Survey shows many roadblocks to aid in Boston facilities
By Chelsea Conaboy
The Boston Globe, July 21, 2011
Massachusetts patients with top-flight medical insurance may still find it difficult to get the mental health services they need, according to research from Harvard doctors released today that provides fresh evidence of a crisis in psychiatric care.
Researchers at Cambridge Health Alliance and Beth Israel Deaconess Medical Center called 64 mental health facilities within a 10-mile radius of downtown, posing as patients with Blue Cross Blue Shield insurance who were evaluated for depression at emergency departments and discharged with instructions to get a psychiatric appointment within two weeks.
Just four facilities could accommodate an appointment that soon, the researchers said. At four others, appointments were available – but more than two weeks later.
Fifteen facilities, about 23 percent, never returned the call, even after a second attempt. Another 23 percent told callers that patients had to have a primary care doctor within that facility’s system to be seen by a psychiatrist.
With those odds, “it’s quite unlikely that a severely depressed person could persevere’’ to get care, said Dr. Steffie Woolhandler, an author and former Cambridge Health Alliance primary care physician now at City University of New York.

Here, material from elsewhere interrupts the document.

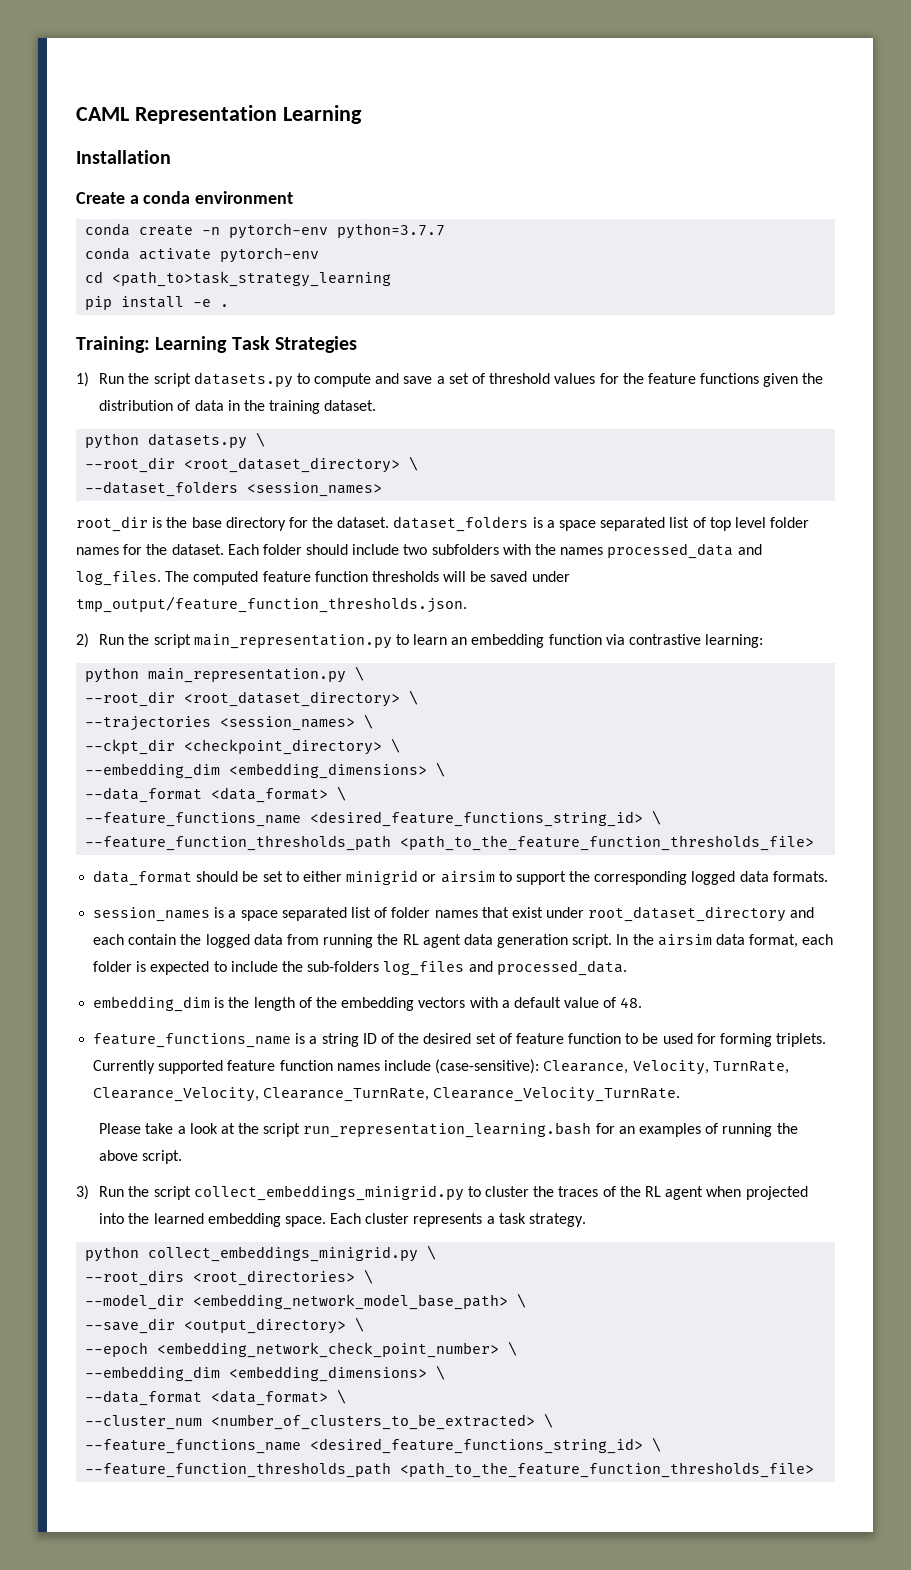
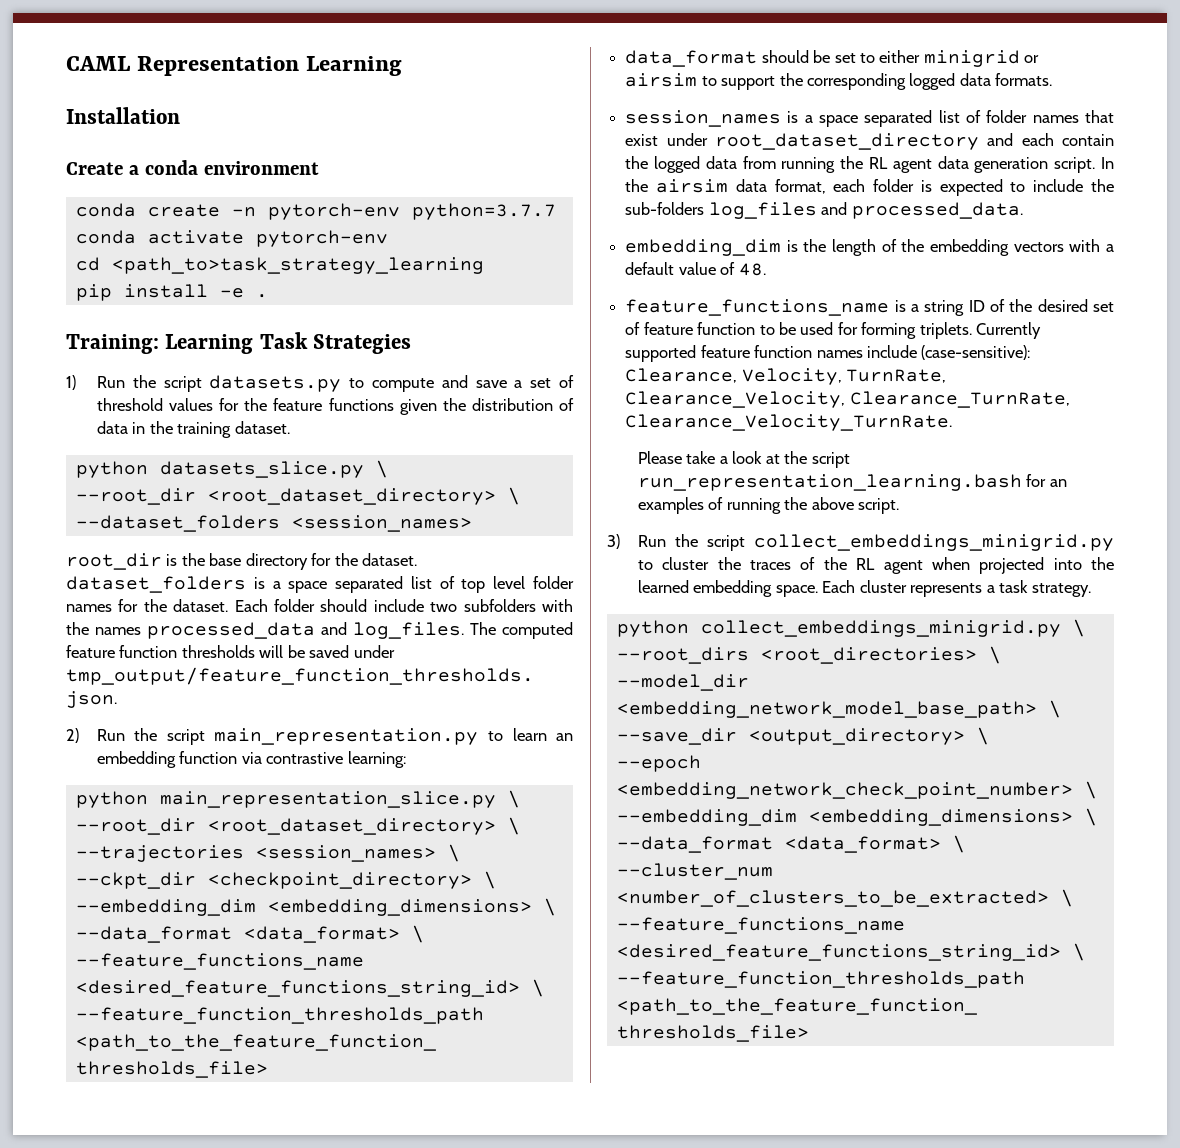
[148,433,248,449] datasets.py -> [159,461,364,478] datasets_slice.py
[148,668,347,683] main_representation.py -> [159,791,496,808] main_representation_slice.py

The study was submitted to the Annals of Emergency Medicine but declined for publication on the grounds that it needs to be replicated on a larger level. Instead, the journal asked the authors to submit their results as a letter to the editor, scheduled to be published today.
The study grew out of concern from physician trainees in psychiatry that patients seen in the emergency department were unable to get follow-up care, Woolhandler said.
Dr. J. Wesley Boyd, a Cambridge Health Alliance psychiatrist, said he has seen mental health services squeezed in recent years by internal policies and shrinking reimbursements to physicians and clinics.
Cambridge Health Alliance is one of the largest in-patient mental health providers in the state but has scaled back services in recent years. Because of a reduction in state aid, Cambridge Health Alliance cut adult psychiatry beds about 39 percent, to 89. It also limited outpatient services to patients living within the hospital’s direct service area or those with a primary care doctor in the system.
The latter requirement, Boyd said, amounts to “a secretive way of rationing of care.’’ Hospital systems don’t put up such roadblocks for patients seeking high-paying imaging services or surgery, he said.
“Until psychiatry is better reimbursed, and this is not just an insurance issue, this is a social and cultural issue . . . there are going to be extreme limitations on services that are available to patients,’’ said Boyd, whose own private practice is at capacity, requiring him to turn away patients.
The state Legislature is considering a dramatic shift in the way hospitals and doctors are paid. Instead of receiving a payment for each service rendered, providers would receive a lump sum to cover all of a patient’s care. A leading consumer advocacy group, Health Care for All, said it believes the proposed payment system would encourage doctors to forge connections with patients before the onset of a major psychiatric episode, thus keeping people well and avoiding costs.
The Harvard study “reflects the kind of upside-down priorities of our health care payment system, where specialty care is very well remunerated and mental health is almost a stepchild of the health care system,’’ said Brian Rosman, research director of the consumer group.
Woolhandler, an advocate for a single-payer health system, said she worries that the proposed payment system may encourage hospitals to focus on healthy patients and avoid caring for people with high-cost mental illnesses.
Blue Cross Blue Shield spokesman Jay McQuaide took issue with the study, describing the researchers as opponents of private insurers who were trying to extract higher reimbursement rates for themselves.
McQuaide said the study was “an attempt to publicly pressure the state’s health plans, like Blue Cross, to pay these clinicians more money which, frankly, is disappointing.’’
The authors dismissed that claim, saying that only two of the five authors are psychiatrists and the real goal of the study was to examine access to mental health care.
McQuaide said that Blue Cross would be concerned if doctors in its network were turning away patients or, worse, not returning phone calls. Enrollees can call the customer service line listed on their insurance card if they are having trouble.
“We would find them an appointment,’’ he said.